In the course of the above, it occurred to me, why not cache the class itself? The key to caching with Cache_Lite is to find a unique $id. This was achieved in the old coding with fQueryToID(), which simply strips out all white space and quotation and lower-cases the query-string to yield a unique ID from the sql-query:

   function fQueryToID( $str ) { // make a SQL query string suitable for a cache id
      $s=array("&&","||","\t","\n","\r","\0",0x0B," ","\"","\'","\`");
      $r=array('and','or');
      return str_replace( $s, $r, strtolower( $str ));
   }

Simple, quick and very effective.
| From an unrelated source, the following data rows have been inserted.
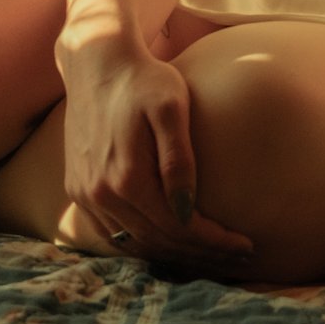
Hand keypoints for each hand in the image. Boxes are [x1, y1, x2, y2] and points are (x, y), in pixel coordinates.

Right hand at [56, 34, 251, 272]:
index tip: (246, 247)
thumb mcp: (171, 107)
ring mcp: (85, 195)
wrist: (96, 64)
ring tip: (210, 258)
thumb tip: (186, 210)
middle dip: (201, 256)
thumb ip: (179, 159)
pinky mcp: (78, 191)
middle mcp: (101, 195)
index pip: (178, 228)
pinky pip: (112, 235)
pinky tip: (170, 247)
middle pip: (159, 243)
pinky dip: (143, 247)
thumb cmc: (144, 80)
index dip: (214, 243)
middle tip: (237, 259)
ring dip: (174, 256)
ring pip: (135, 245)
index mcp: (126, 178)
If, however, the Class is to be cached, then the $home, $end, $next, $prev navigation buttons plus the $start & $entry values will also have to be concatenated into the ID. Here is one solution:

   $ShowRows   = 50;
   $select     = "select fields";
   $from       = "table + table-joins";
   $where      = "is-a-chip";
   $group      = "chip-name, chipset-name";
   $rowsQ      = "SELECT $select FROM $from WHERE $where GROUP BY $group";

   $id         = fQueryToID( $rowsQ ).
      (( $end or $home )?
         (( $end ) ? 1 : 0 ):
         (( $next )? 1 : 0 ).(( $prev )? 1 : 0 ).$start.$entry
      );
   $options    = array(
      'cacheDir'	=> directory-name,
      'lifeTime'	=> one-week
   );
   $cache      = new Cache_Lite( $options );
   $options[ 'automaticSerialization' ] = TRUE;
   $cacheClass = new Cache_Lite( $options );
   if( !( $body = $cache->get( $id, chips-group ))) { // cache miss
      $search   = "Name < '$entry'";
      $count    = "SELECT COUNT( DISTINCT CONCAT_WS( ' ', $group )) FROM $from";
      $searchQ  = (int) ( mysql_query( "$count WHERE $where && $search" ));
      $totalQ   = (int) ( mysql_query( "$count WHERE $where" ));

      $class    = new Search( $searchQ, $totalQ, $ShowRows );

      $r        = mysql_query( "$rowsQ LIMIT $start,$ShowRows" );
      $body     = "";
      while( list( $var1, $var2, ... ) = mysql_fetch_row( $r )) {
         ...
         $body .= a-line-of-html-code;
         ...
      }
      $cache      -> save( $body,  $id, chips-group );
      $cacheClass -> save( $class, $id, chips-class-group );
   } else {
      $body    .= caching-notice;
      $class    = $cacheClass -> get( $id, chips-class-group );
   }
   $navigate   = $class -> showNav();

This now is 0.06 secs for an entire cached page, which essentially is how long all the non-static elements of the page take to prepare. A total time reduction of 90% - pretty good, huh?.